9Une autre dimension très intéressante de l’ouvrage met en évidence comment la télévision, et en particulier la fiction, est un support d’évasion et de confort affectif (en particulier pour les femmes rencontrées), en continuité avec les conclusions de Janice Radway (1984) sur les lectrices de roman à l’eau de rose ou de Ien Ang (1985) sur les spectatrices de la série Dallas. La fiction et la projection dans certains personnages de série, comme Cristina Yang de Grey’s anatomy, femme forte et indépendante qui privilégie sa carrière, vient compenser pour certaines enquêtées des blessures narcissiques liées à leur trajectoire sociale.
10Enfin, la télévision est utilisée pour une partie des enquêté-es, en particulier les femmes, comme source de socialisation ou d’information sur les normes dominantes en matière de style de vie, de décoration intérieure (D&co) ou d’habillement, ou d’éducation des enfants (Supernanny). Les normes et dispositions mises en avant par ces émissions servent alors de modèles. Ces programmes sont regardés par des téléspectatrices en quête de conseils, d'idées, de règles à appliquer (surtout pour celles les plus stables). Les plus précaires, ou les plus éloignées de l’école, évitent cependant ces émissions pour ne pas être confrontées à des normes impossibles à atteindre ou à l’illégitimité de leur propre goût. La télévision continue alors à jouer un rôle d’imposition symbolique des goûts et styles de vie dominants.

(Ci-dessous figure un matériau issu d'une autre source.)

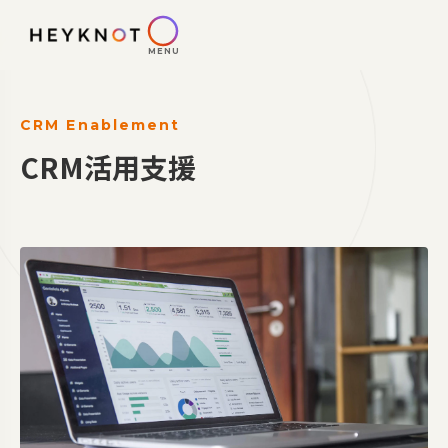
MENU
CRM Enablement
CRM活用支援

11Cet ouvrage permet d’explorer de manière inédite et approfondie le rapport populaire à la télévision. Il appelle d’autres enquêtes pour prolonger certaines de ses conclusions. En effet, en raison du mode de recrutement, la population d’enquêté·es ne reflète pas complètement la composition des classes populaires, avec peu de descendant·es d’immigré·es ou d’enquêté·es racisé·es. Des enquêtes futures pourraient aussi se centrer sur les plus jeunes pour appréhender les transformations du rapport à la télévision et son éventuel délaissement pour d’autres supports (la dernière enquête Pratiques culturelles de 2018 montre ainsi une baisse significative du visionnage quotidien de la télévision chez les moins de 24 ans). Par ailleurs, les portraits très détaillés peuvent parfois laisser sur leur faim car ils s’interrompent abruptement sans conclusion en résumant les traits saillants. Enfin sur le plan formel, on déplore certaines coquilles, et des erreurs bibliographiques, de nombreuses références citées n’étant pas répertoriées dans la bibliographie finale. Malgré ces quelques limites, le livre d’Olivier Masclet offre un éclairage essentiel sur les styles de vie populaires et constitue une contribution essentielle la sociologie des classes populaires et à la sociologie de la télévision.